– С моей пашни колоба жрешь. Так попомни: последний раз сеял, последний раз пахал.
Сказал и, не сгибая сухой спины, по-птичьи подскакивая, ушел в избу. А другим утром в Мезень поехал, в уездную канцелярию прошение подал. Там отказали, на Окладниковской шняке[1] в Архангельский город ушел и с той поры вот уж месяц, как деньги проживал и по жене маялся: тяжелой оставил желтоволосую Тину. Как отправляться в город, наказывал: если сын явится – Донатом нареки, – давножданный, значит.

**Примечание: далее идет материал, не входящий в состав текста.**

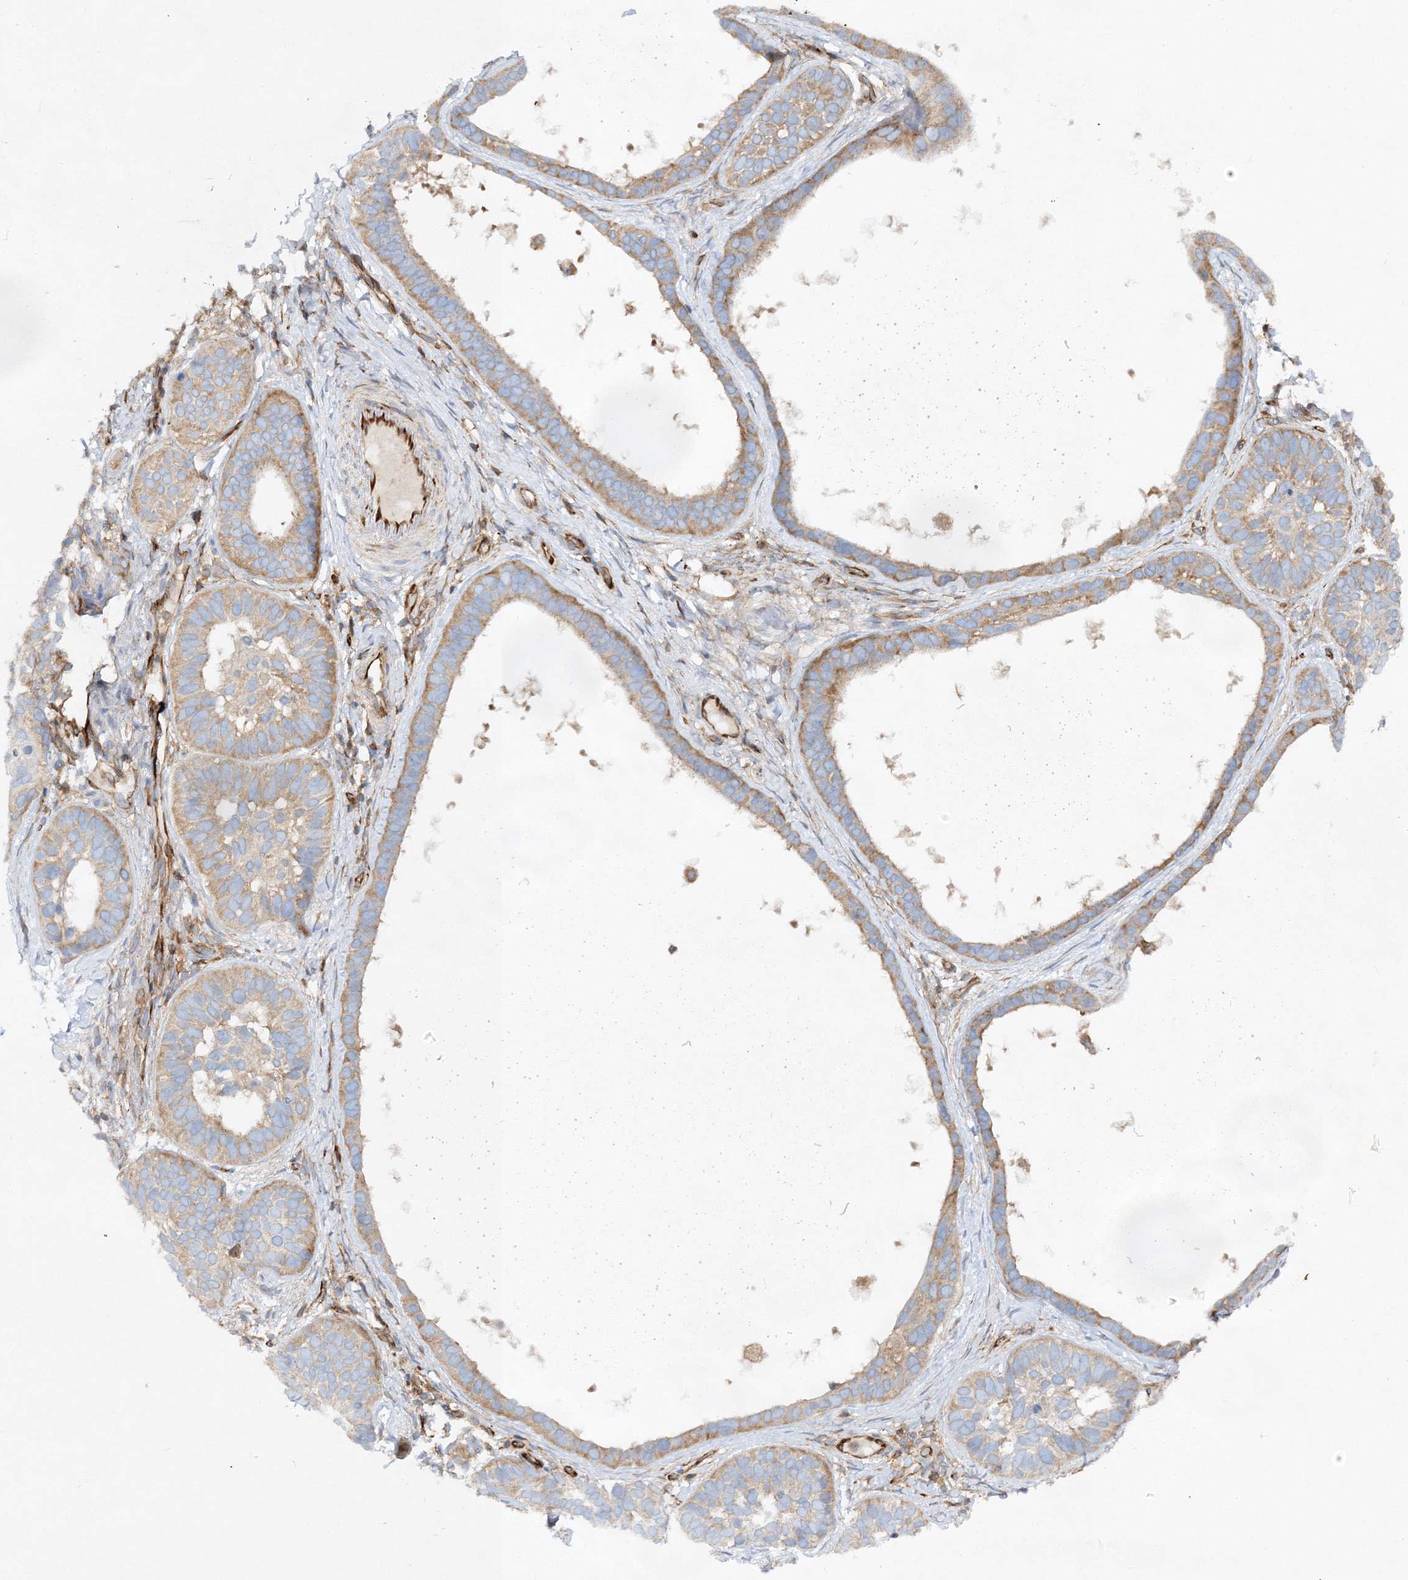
{"staining": {"intensity": "moderate", "quantity": ">75%", "location": "cytoplasmic/membranous"}, "tissue": "skin cancer", "cell_type": "Tumor cells", "image_type": "cancer", "snomed": [{"axis": "morphology", "description": "Basal cell carcinoma"}, {"axis": "topography", "description": "Skin"}], "caption": "Moderate cytoplasmic/membranous staining is seen in approximately >75% of tumor cells in skin cancer (basal cell carcinoma). (IHC, brightfield microscopy, high magnification).", "gene": "WDR37", "patient": {"sex": "male", "age": 62}}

И только в самый конец августа милости дождался: «Просим означенному крестьянину Петре Чикину во владении тою землею учинить запрещение, а Калине Богошкову, яко законному наследнику, оную землю возвратить». С такой бумагой за пазухой чего зря мешкать? Навестил соломбальскую вдовую купчиху Прасковью Кудинову и подрядился следующим летом на ее шняке подкормщиком сходить до Матки[2]. Потом стал и попутье искать в торговых рядах, у лавок каменных и деревянных на базарном торжище, где запах трески жил, палтосины да зубатки; и на прибегищах[3] высматривал, не застоялась ли где мезенская посудина. Но с летнего берега стояли лодьи да шняки и всякие новоманерные суда, да с Кеми изукрашенные по носу гукоры, да золотичанские широкоскулые карбасы и шкуны, да парусники торговые из Норвегии, да шенкурские тягловые баржи, а своих вот никого не сыскал, не нашлось морского попутья до дому.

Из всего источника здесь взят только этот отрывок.